|Cooper, Rodney - William|
Submitted to: Symposium Proceedings
Publication Type: Abstract Only
Publication Acceptance Date: 9/30/2012
Publication Date: N/A
Technical Abstract: Despite the importance of Lygus hesperus as a crop pest in the western United States, key aspects of its feeding behavior and consequent injury to cotton are poorly understood. Previous studies of Lygus stage-dependent injury to cotton produced conflicting results. We sought to clarify these relationships by employing an experimental strategy that integrated observations of feeding behavior and within-plant distribution with traditional assays of plant injury. Video-based assays indicated that prereproductive adults allocated more time to feeding and less time to trivial movement compared with reproductive adults. These observations were consistent with results of greenhouse assays, where prereproductive adults more often resided on vegetative or reproductive buds, and produced higher numbers of injured and abscised squares, compared with reproductive adults. Direct comparisons of feeding injury to intact plants by third and fifth instars, and prereproductive adult females, indicated plants exposed to third instars had more injured squares attached to plants whereas the plants exposed to fifth instars had more abscised squares.
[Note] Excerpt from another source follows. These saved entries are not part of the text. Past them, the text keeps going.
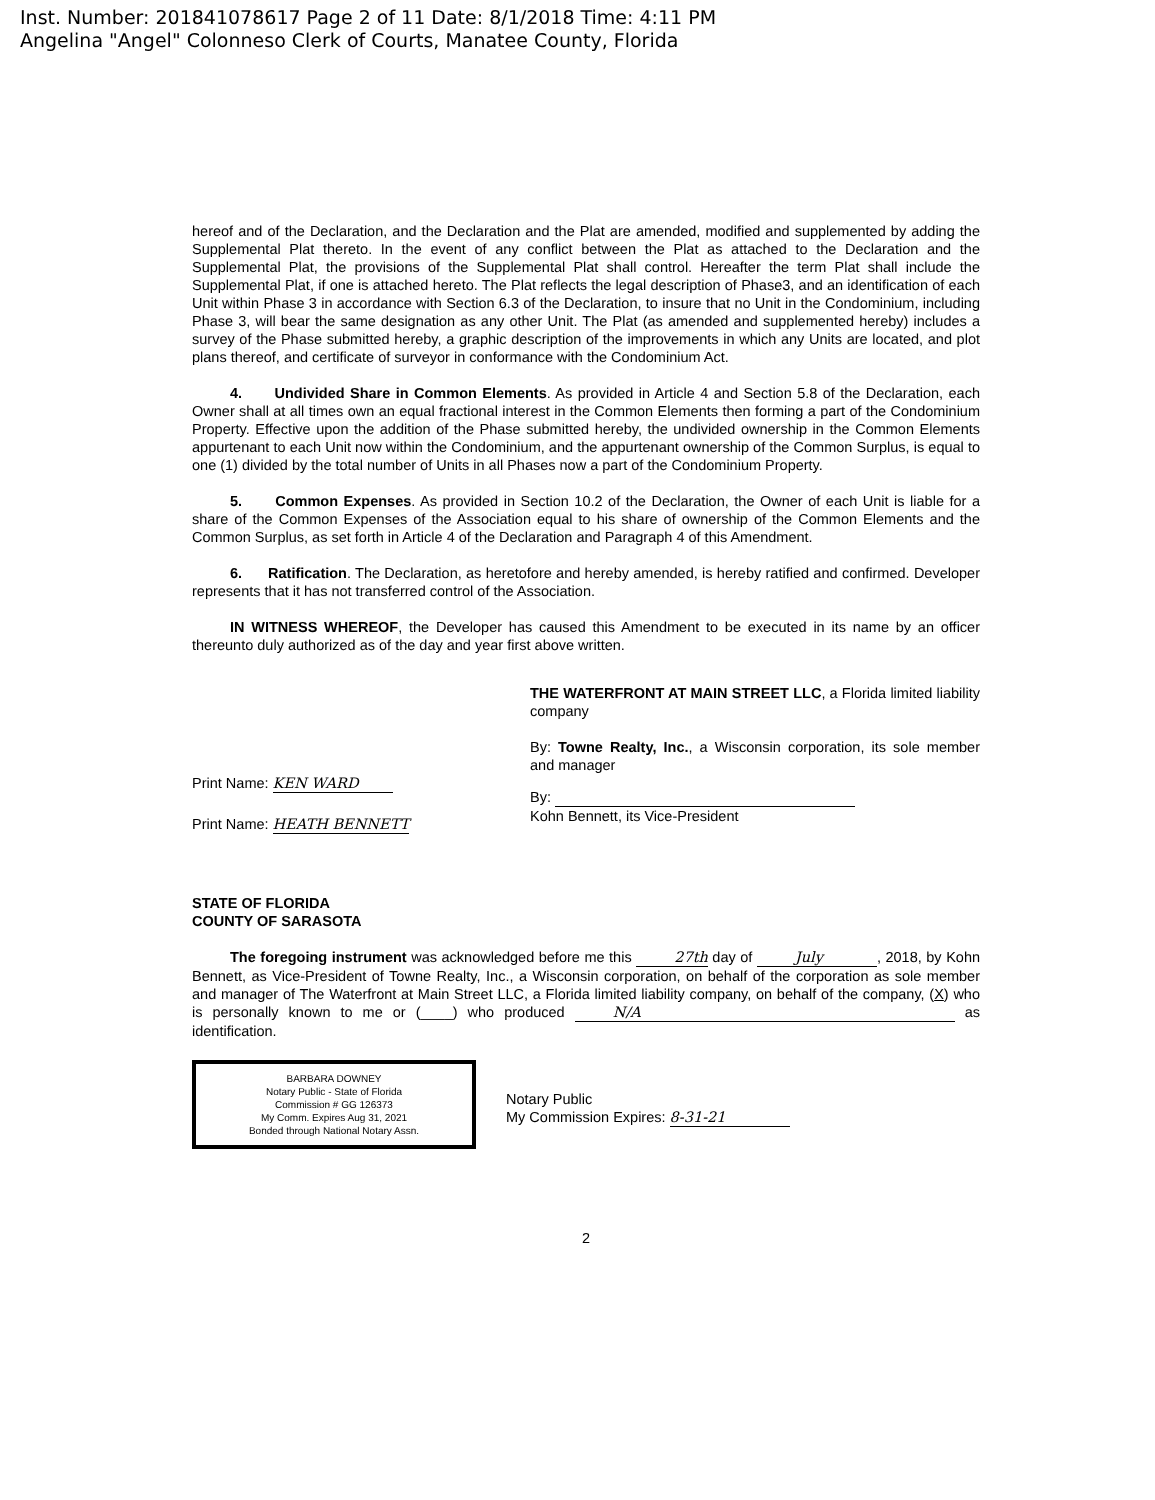Inst. Number: 201841078617 Page 2 of 11 Date: 8/1/2018 Time: 4:11 PM
Angelina "Angel" Colonneso Clerk of Courts, Manatee County, Florida
hereof and of the Declaration, and the Declaration and the Plat are amended, modified and supplemented by adding the Supplemental Plat thereto. In the event of any conflict between the Plat as attached to the Declaration and the Supplemental Plat, the provisions of the Supplemental Plat shall control. Hereafter the term Plat shall include the Supplemental Plat, if one is attached hereto. The Plat reflects the legal description of Phase3, and an identification of each Unit within Phase 3 in accordance with Section 6.3 of the Declaration, to insure that no Unit in the Condominium, including Phase 3, will bear the same designation as any other Unit. The Plat (as amended and supplemented hereby) includes a survey of the Phase submitted hereby, a graphic description of the improvements in which any Units are located, and plot plans thereof, and certificate of surveyor in conformance with the Condominium Act.
4. Undivided Share in Common Elements. As provided in Article 4 and Section 5.8 of the Declaration, each Owner shall at all times own an equal fractional interest in the Common Elements then forming a part of the Condominium Property. Effective upon the addition of the Phase submitted hereby, the undivided ownership in the Common Elements appurtenant to each Unit now within the Condominium, and the appurtenant ownership of the Common Surplus, is equal to one (1) divided by the total number of Units in all Phases now a part of the Condominium Property.
5. Common Expenses. As provided in Section 10.2 of the Declaration, the Owner of each Unit is liable for a share of the Common Expenses of the Association equal to his share of ownership of the Common Elements and the Common Surplus, as set forth in Article 4 of the Declaration and Paragraph 4 of this Amendment.
6. Ratification. The Declaration, as heretofore and hereby amended, is hereby ratified and confirmed. Developer represents that it has not transferred control of the Association.
IN WITNESS WHEREOF, the Developer has caused this Amendment to be executed in its name by an officer thereunto duly authorized as of the day and year first above written.
Print Name: KEN WARD
Print Name: HEATH BENNETT
THE WATERFRONT AT MAIN STREET LLC, a Florida limited liability company
By: Towne Realty, Inc., a Wisconsin corporation, its sole member and manager
By:
Kohn Bennett, its Vice-President
STATE OF FLORIDA
COUNTY OF SARASOTA
The foregoing instrument was acknowledged before me this 27th day of July, 2018, by Kohn Bennett, as Vice-President of Towne Realty, Inc., a Wisconsin corporation, on behalf of the corporation as sole member and manager of The Waterfront at Main Street LLC, a Florida limited liability company, on behalf of the company, (X) who is personally known to me or (____) who produced N/A as identification.
BARBARA DOWNEY
Notary Public - State of Florida
Commission # GG 126373
My Comm. Expires Aug 31, 2021
Bonded through National Notary Assn.
Notary Public
My Commission Expires: 8-31-21
2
These differences were not explained by respective feeding behaviors observed in video assays, but were associated with differences in within-plant distribution corresponding to insect age class. Fifth instars were often observed feeding in plant terminals containing small squares that are highly susceptible to abscission. Third instars were most often found sheltered within the bracteoles of larger squares that could better tolerate Lygus feeding. In contrast, prereproductive adults were less frequently associated with fruiting structures than were either nymphal instar. Our results indicate that age-dependent differences in Lygus injury to cotton can be explained by corresponding differences in behavior. These findings emphasize that variability in studies of plant injury can be minimized by controlling Lygus age class, and suggest the need to include estimates of nymph populations in treatment thresholds.